The residence permit implicit in non-lucrative residency lasts for a period of 1 year initially, renewable for a period of 2 years. Note that you may only be absent from Spain i.e. live outside Spanish territory for a maximum period of 180 days under the non-lucrative residency programme. Once you have been resident for 3 years, you can renew one more time for a period of 2 further years, at which point, having lived in Spain for 5 years, you can apply for a permanent residence permit.
23. How much bank balance is required for Spain visa?
The current requirement in 2023 for a person to successfully apply for a non-lucrative residency visa is either to show €30,000 in a bank account or, if in receipt of monthly passive income e.g. from the rental of property to 3rd parties, €2,400 per month.

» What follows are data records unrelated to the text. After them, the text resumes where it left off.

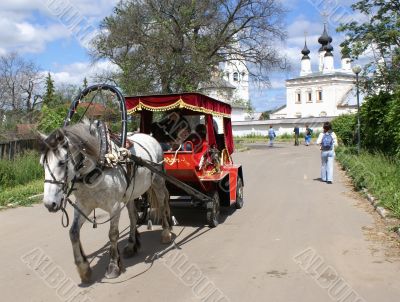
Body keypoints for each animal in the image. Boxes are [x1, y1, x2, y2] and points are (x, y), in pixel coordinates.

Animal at [39, 122, 173, 284]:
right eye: (42, 164)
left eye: (62, 162)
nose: (49, 203)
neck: (99, 165)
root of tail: (150, 137)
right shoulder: (83, 206)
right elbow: (73, 233)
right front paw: (83, 268)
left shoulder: (114, 206)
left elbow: (113, 234)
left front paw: (113, 266)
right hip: (130, 194)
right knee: (133, 217)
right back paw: (131, 245)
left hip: (158, 181)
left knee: (162, 203)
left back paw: (166, 233)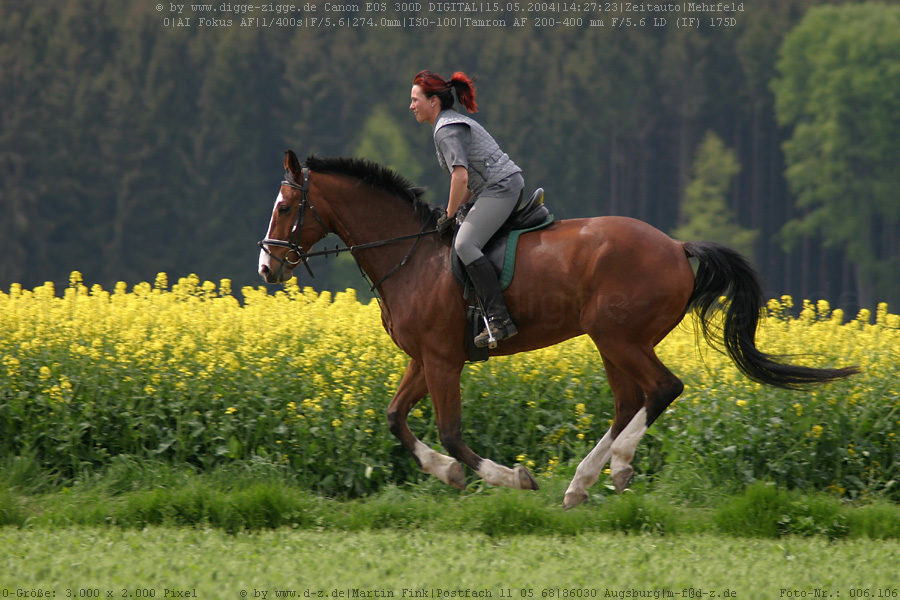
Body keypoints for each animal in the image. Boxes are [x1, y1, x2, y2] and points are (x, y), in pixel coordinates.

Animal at [256, 150, 860, 506]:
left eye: (285, 205)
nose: (266, 267)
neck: (410, 256)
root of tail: (677, 247)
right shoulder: (423, 359)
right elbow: (395, 418)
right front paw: (447, 474)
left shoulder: (444, 360)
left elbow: (450, 431)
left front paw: (508, 478)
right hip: (612, 342)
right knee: (629, 402)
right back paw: (581, 483)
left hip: (618, 336)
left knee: (663, 389)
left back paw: (616, 467)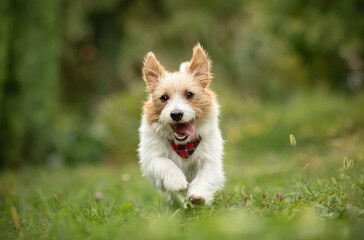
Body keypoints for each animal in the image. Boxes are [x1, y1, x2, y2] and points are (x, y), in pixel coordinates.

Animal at [138, 43, 225, 206]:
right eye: (164, 97)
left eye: (189, 94)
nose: (176, 114)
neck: (184, 146)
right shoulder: (151, 157)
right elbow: (164, 162)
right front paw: (176, 180)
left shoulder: (209, 159)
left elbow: (205, 175)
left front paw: (198, 195)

In both cases the applicant must demonstrate the income with verifiable documents, acceptable to the local Spanish Consulate or Spanish embassy.
24. Is it hard to get a non-lucrative visa for Spain?
Given that the non-lucrative residency visa requires an applicant to prove a much smaller amount of money than the golden visa (€30,000 or €2,400 per month vs €500,000 for buying property in Spain), it could be said to be an easier visa to obtain. Don't forget though that you still need to show that you have no criminal record, no prohibition from entering any State in the Schengen area. You will need to obtain private health insurance unless you are a pensioner entitled to an S1 certificate and the process takes around 3 months for the Spanish consulate to process.
25. How do I get a non-lucrative visa for Spain from UK?
The application process for non-lucrative residency in Spain begins at your local Spanish Consulate in the UK (of which there are 3: London, Manchester, Edinburgh) and is finalised in Spain. You must complete the national visa form and non-lucrative residency form (EX-01), pay the visa fee of€10.83 and make an appointment at the nearest Consulate to hand in the application forms as well as the necessary documents listed above.
26. Can I buy a property in Spain with a non-lucrative visa?
Anyone can buy property in Spain. A different questions is, can anyone stay in Spain for as long as they wish after buying a property in Spain? This is where the non-lucrative visa comes in and permits the holder of the visa stay for the duration of the visa validity. This is 1 year initially, renewable for 2 years. If the visa holder renews for a further 2 years, they will have lived in Spain for 5 years and are entitled to apply for a permanent residence permit.
27. What is the difference between Golden Visa and non lucrative visa in Spain?
A Golden visa requires an investment of a minimum of €500,000 in property to grant the visa applicant the right to live and to work in Spain. If the applicant's spouse wants to also work in Spain, they must apply for 2 visas, requiring a €1m investment. A non-lucrative visa grants the successful applicant the right to live in Spain but not to work. Its financial requirements are much lower, currently €30,000 held in a bank account, plus €7,200 for spouse or dependent family member.